MATERIAL PROVIDED:
^^^^^^^^^^^^^^^^

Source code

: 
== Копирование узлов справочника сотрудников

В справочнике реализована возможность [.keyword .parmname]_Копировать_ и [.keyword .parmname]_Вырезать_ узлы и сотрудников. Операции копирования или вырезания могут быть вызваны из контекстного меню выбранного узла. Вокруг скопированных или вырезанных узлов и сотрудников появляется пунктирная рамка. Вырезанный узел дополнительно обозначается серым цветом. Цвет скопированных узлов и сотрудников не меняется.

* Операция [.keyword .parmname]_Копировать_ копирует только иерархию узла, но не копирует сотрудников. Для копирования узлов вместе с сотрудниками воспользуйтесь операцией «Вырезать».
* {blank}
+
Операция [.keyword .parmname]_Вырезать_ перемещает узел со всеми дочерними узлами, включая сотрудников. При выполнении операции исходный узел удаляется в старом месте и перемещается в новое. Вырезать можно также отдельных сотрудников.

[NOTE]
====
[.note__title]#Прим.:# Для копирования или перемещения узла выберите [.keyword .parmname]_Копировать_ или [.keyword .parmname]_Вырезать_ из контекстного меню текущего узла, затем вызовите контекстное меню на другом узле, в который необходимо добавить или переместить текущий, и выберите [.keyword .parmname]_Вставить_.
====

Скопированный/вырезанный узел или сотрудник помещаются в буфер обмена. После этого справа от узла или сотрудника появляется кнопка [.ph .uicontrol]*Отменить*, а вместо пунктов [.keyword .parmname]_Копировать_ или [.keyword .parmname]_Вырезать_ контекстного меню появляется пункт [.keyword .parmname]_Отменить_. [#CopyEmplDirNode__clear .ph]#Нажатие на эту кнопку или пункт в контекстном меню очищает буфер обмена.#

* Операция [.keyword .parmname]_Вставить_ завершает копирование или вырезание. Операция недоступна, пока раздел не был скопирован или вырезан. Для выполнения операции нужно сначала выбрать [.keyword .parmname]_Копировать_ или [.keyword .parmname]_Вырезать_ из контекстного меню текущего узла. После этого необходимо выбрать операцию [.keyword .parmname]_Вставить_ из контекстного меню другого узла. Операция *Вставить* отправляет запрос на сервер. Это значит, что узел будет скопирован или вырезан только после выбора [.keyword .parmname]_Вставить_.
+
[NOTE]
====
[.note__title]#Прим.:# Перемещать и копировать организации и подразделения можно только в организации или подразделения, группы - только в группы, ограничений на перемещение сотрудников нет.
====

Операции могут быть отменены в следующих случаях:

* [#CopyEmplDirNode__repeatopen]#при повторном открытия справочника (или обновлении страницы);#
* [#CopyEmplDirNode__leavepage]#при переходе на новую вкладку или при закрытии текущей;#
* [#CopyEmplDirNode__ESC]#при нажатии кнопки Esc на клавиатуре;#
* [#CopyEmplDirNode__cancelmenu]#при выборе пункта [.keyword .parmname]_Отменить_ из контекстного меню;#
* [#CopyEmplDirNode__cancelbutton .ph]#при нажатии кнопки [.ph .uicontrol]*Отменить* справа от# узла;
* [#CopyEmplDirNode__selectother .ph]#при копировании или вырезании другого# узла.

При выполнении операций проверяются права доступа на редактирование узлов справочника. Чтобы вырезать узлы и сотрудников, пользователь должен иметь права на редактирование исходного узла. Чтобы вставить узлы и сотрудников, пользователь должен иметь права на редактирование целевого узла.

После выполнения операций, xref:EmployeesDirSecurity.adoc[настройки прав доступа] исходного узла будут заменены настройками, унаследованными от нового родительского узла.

^^^^^^^^^^^^^^^^

EXERCISE DETAILS: For this exercise, restate every record word for word.

EXERCISE RESULT:
Source code

: 
== Копирование узлов справочника сотрудников

В справочнике реализована возможность [.keyword .parmname]_Копировать_ и [.keyword .parmname]_Вырезать_ узлы и сотрудников. Операции копирования или вырезания могут быть вызваны из контекстного меню выбранного узла. Вокруг скопированных или вырезанных узлов и сотрудников появляется пунктирная рамка. Вырезанный узел дополнительно обозначается серым цветом. Цвет скопированных узлов и сотрудников не меняется.

* Операция [.keyword .parmname]_Копировать_ копирует только иерархию узла, но не копирует сотрудников. Для копирования узлов вместе с сотрудниками воспользуйтесь операцией «Вырезать».
* {blank}
+
Операция [.keyword .parmname]_Вырезать_ перемещает узел со всеми дочерними узлами, включая сотрудников. При выполнении операции исходный узел удаляется в старом месте и перемещается в новое. Вырезать можно также отдельных сотрудников.

[NOTE]
====
[.note__title]#Прим.:# Для копирования или перемещения узла выберите [.keyword .parmname]_Копировать_ или [.keyword .parmname]_Вырезать_ из контекстного меню текущего узла, затем вызовите контекстное меню на другом узле, в который необходимо добавить или переместить текущий, и выберите [.keyword .parmname]_Вставить_.
====

Скопированный/вырезанный узел или сотрудник помещаются в буфер обмена. После этого справа от узла или сотрудника появляется кнопка [.ph .uicontrol]*Отменить*, а вместо пунктов [.keyword .parmname]_Копировать_ или [.keyword .parmname]_Вырезать_ контекстного меню появляется пункт [.keyword .parmname]_Отменить_. [#CopyEmplDirNode__clear .ph]#Нажатие на эту кнопку или пункт в контекстном меню очищает буфер обмена.#

* Операция [.keyword .parmname]_Вставить_ завершает копирование или вырезание. Операция недоступна, пока раздел не был скопирован или вырезан. Для выполнения операции нужно сначала выбрать [.keyword .parmname]_Копировать_ или [.keyword .parmname]_Вырезать_ из контекстного меню текущего узла. После этого необходимо выбрать операцию [.keyword .parmname]_Вставить_ из контекстного меню другого узла. Операция *Вставить* отправляет запрос на сервер. Это значит, что узел будет скопирован или вырезан только после выбора [.keyword .parmname]_Вставить_.
+
[NOTE]
====
[.note__title]#Прим.:# Перемещать и копировать организации и подразделения можно только в организации или подразделения, группы - только в группы, ограничений на перемещение сотрудников нет.
====

Операции могут быть отменены в следующих случаях:

* [#CopyEmplDirNode__repeatopen]#при повторном открытия справочника (или обновлении страницы);#
* [#CopyEmplDirNode__leavepage]#при переходе на новую вкладку или при закрытии текущей;#
* [#CopyEmplDirNode__ESC]#при нажатии кнопки Esc на клавиатуре;#
* [#CopyEmplDirNode__cancelmenu]#при выборе пункта [.keyword .parmname]_Отменить_ из контекстного меню;#
* [#CopyEmplDirNode__cancelbutton .ph]#при нажатии кнопки [.ph .uicontrol]*Отменить* справа от# узла;
* [#CopyEmplDirNode__selectother .ph]#при копировании или вырезании другого# узла.

При выполнении операций проверяются права доступа на редактирование узлов справочника. Чтобы вырезать узлы и сотрудников, пользователь должен иметь права на редактирование исходного узла. Чтобы вставить узлы и сотрудников, пользователь должен иметь права на редактирование целевого узла.

После выполнения операций, xref:EmployeesDirSecurity.adoc[настройки прав доступа] исходного узла будут заменены настройками, унаследованными от нового родительского узла.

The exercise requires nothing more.